* **TO-DO ITEM**: Put each non-blank line of the material below into a Markdown table with two columns, "Row" for the row number and "Line" for the line itself, and leave the pictures out.

★ ★ ★ ★ ★ ★ ★

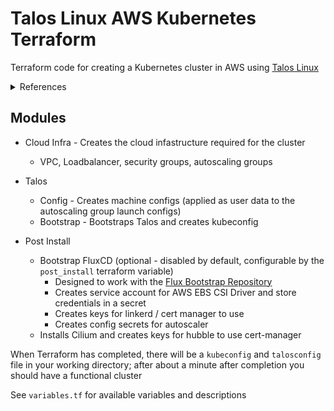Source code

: # Talos Linux AWS Kubernetes Terraform

Terraform code for creating a Kubernetes cluster in AWS using [Talos Linux](https://talos.dev)

<details>
<summary>References</summary>

[Talos AWS Terraform Example](https://github.com/siderolabs/contrib/tree/main/examples/terraform/aws)

</details>

## Modules

* Cloud Infra - Creates the cloud infastructure required for the cluster
    * VPC, Loadbalancer, security groups, autoscaling groups

* Talos
    * Config - Creates machine configs (applied as user data to the autoscaling group launch configs)
    * Bootstrap - Bootstraps Talos and creates kubeconfig

* Post Install
    * Bootstrap FluxCD (optional - disabled by default, configurable by the `post_install` terraform variable)
        * Designed to work with the [Flux Bootstrap Repository](https://github.com/pfenerty/flux-bootstrap)
        * Creates service account for AWS EBS CSI Driver and store credentials in a secret
        * Creates keys for linkerd / cert manager to use
        * Creates config secrets for autoscaler
    * Installs Cilium and creates keys for hubble to use cert-manager


When Terraform has completed, there will be a `kubeconfig` and `talosconfig` file in your working directory; after about a minute after completion you should have a functional cluster

See `variables.tf` for available variables and descriptions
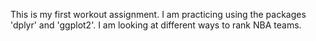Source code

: This is my first workout assignment. I am practicing using the packages 'dplyr' and 'ggplot2'. I am looking at different ways to rank NBA teams.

★ ★ ★ ★ ★ ★ ★

* **EXPECTED ANSWER**:
| Row | Line |
|---|---|
| 1 | Source code |
| 2 | : # Talos Linux AWS Kubernetes Terraform |
| 3 | Terraform code for creating a Kubernetes cluster in AWS using [Talos Linux](https://talos.dev) |
| 4 | <details> |
| 5 | <summary>References</summary> |
| 6 | [Talos AWS Terraform Example](https://github.com/siderolabs/contrib/tree/main/examples/terraform/aws) |
| 7 | </details> |
| 8 | ## Modules |
| 9 | * Cloud Infra - Creates the cloud infastructure required for the cluster |
| 10 |     * VPC, Loadbalancer, security groups, autoscaling groups |
| 11 | * Talos |
| 12 |     * Config - Creates machine configs (applied as user data to the autoscaling group launch configs) |
| 13 |     * Bootstrap - Bootstraps Talos and creates kubeconfig |
| 14 | * Post Install |
| 15 |     * Bootstrap FluxCD (optional - disabled by default, configurable by the `post_install` terraform variable) |
| 16 |         * Designed to work with the [Flux Bootstrap Repository](https://github.com/pfenerty/flux-bootstrap) |
| 17 |         * Creates service account for AWS EBS CSI Driver and store credentials in a secret |
| 18 |         * Creates keys for linkerd / cert manager to use |
| 19 |         * Creates config secrets for autoscaler |
| 20 |     * Installs Cilium and creates keys for hubble to use cert-manager |
| 21 | When Terraform has completed, there will be a `kubeconfig` and `talosconfig` file in your working directory; after about a minute after completion you should have a functional cluster |
| 22 | See `variables.tf` for available variables and descriptions |
| 23 | Source code |
| 24 | : This is my first workout assignment. I am practicing using the packages 'dplyr' and 'ggplot2'. I am looking at different ways to rank NBA teams. |